(This post is part of a series reflecting on David Bosch’s six distinctives for a missiology of Western culture. See the introductory post for a little background.)
A mission to the West will have to be ecumenical.
Yesterday, I sat in a room full of Austin pastors, most of them in recently planted churches. I have come to know a number of them in my time here, and I’m thankful for their hearts. They were from a wide variety of denominational, and theological, backgrounds. (Chris Marlow also blogged about it this morning.) Our conversation focused on the history of Austin, and how a spirit of cooperation among the churches has not always existed. I’m proud to be part of a group of pastors who are focused more on our shared mission, and less on our differing theologies and practices.
In the mid 90s, my wife and I had the chance to go to Nepal. A friend led the trip and I recall several conversations with him focusing on the nature of denominations in Nepal. At that time, there weren’t any, and I remember him wanting to do all he could to help protect the church in Nepal from any sense of difference within.
I’m not one to rail on denominationalism.

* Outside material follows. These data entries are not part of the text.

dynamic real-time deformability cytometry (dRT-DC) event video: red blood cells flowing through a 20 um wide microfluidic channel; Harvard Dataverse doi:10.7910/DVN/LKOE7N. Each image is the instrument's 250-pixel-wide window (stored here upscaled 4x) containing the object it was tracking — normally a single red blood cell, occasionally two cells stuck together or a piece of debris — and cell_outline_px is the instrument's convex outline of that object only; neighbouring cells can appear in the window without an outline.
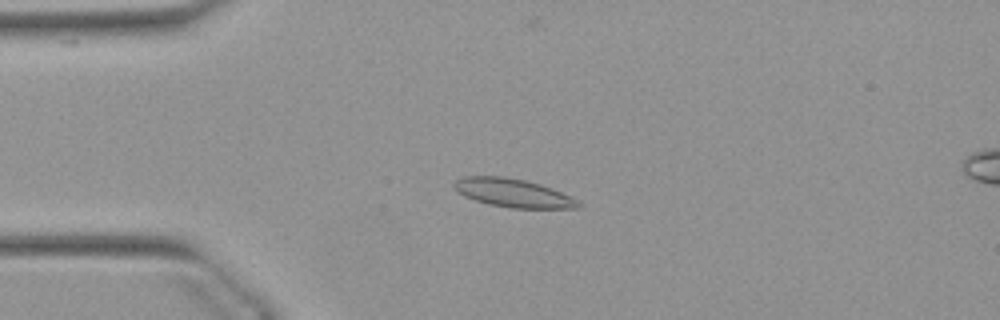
{"species": "Egyptian fruit bat (a non-hibernating species)", "species_latin": "Rousettus aegyptiacus", "temperature_condition": "warm", "stored_images_in_passage": 53, "camera_frame_rate_fps": 3000, "um_per_image_px": 0.085, "animal": {"sex": "female"}, "frame": {"image": 1, "passage_image": 13, "time_ms": 4.0, "image_size_px": [1000, 320], "cell_outline_px": [[584, 204], [580, 208], [512, 208], [488, 204], [464, 196], [456, 192], [452, 184], [456, 180], [464, 176], [504, 176], [524, 180], [540, 184], [552, 188]], "centroid_in_image_um": [43.58, 16.4], "position_along_channel_um": 41.4, "area_um2": 20.58}}
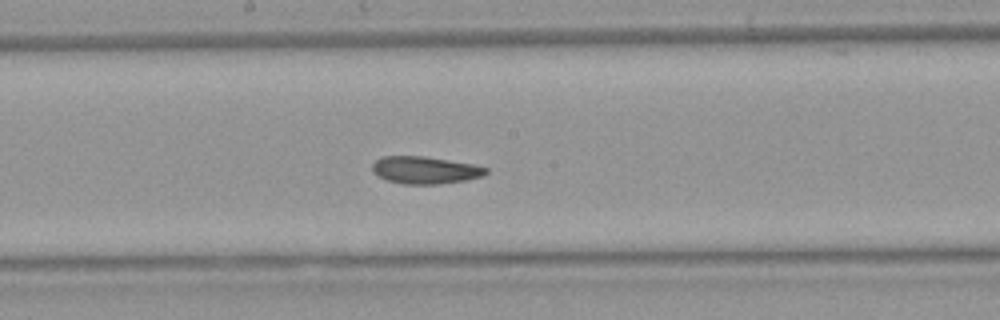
{"frame": {"image": 2, "passage_image": 28, "time_ms": 9.0, "image_size_px": [1000, 320], "cell_outline_px": [[488, 172], [484, 176], [464, 180], [440, 184], [404, 184], [388, 180], [376, 176], [372, 172], [372, 164], [380, 156], [424, 156], [472, 164], [488, 168]], "centroid_in_image_um": [36.1, 14.46], "position_along_channel_um": 212.1, "area_um2": 18.15}}
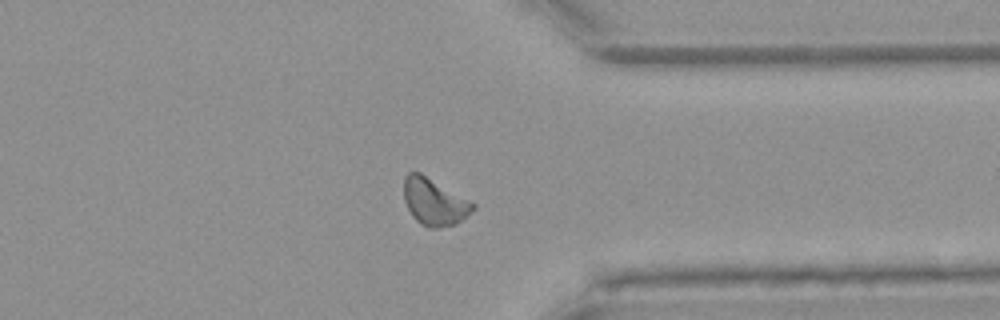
{"frame": {"image": 3, "passage_image": 41, "time_ms": 13.333, "image_size_px": [1000, 320], "cell_outline_px": [[476, 208], [456, 224], [436, 228], [428, 228], [420, 224], [412, 216], [404, 200], [404, 176], [408, 172], [420, 172], [472, 200], [476, 204]], "centroid_in_image_um": [36.93, 17.14], "position_along_channel_um": 374.5, "area_um2": 19.19}, "authors_computed_cell_mechanics": {"area_um2": 18.9006, "velocity_mm_per_s": 3.8806, "shape_relaxation_time_tau1_ms": 7.3625, "shape_relaxation_time_tau2_ms": null, "deformation_change_tau1": 0.1428, "deformation_change_tau2": null}}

But, I can also agree with Bosch when he asserts that “an explicitly critical attitude toward denominationalism, something we not only invented for ourselves but also exported to the ends of the earth.”
I am blessed by the relationships I have with other Austin pastors, as well as nationwide through Ecclesia Network. These are relationships where there is potential for theological disagreement here and there. Yet we agree on a core orthodoxy, and beyond that, we agree on, and unite in the Missio Dei.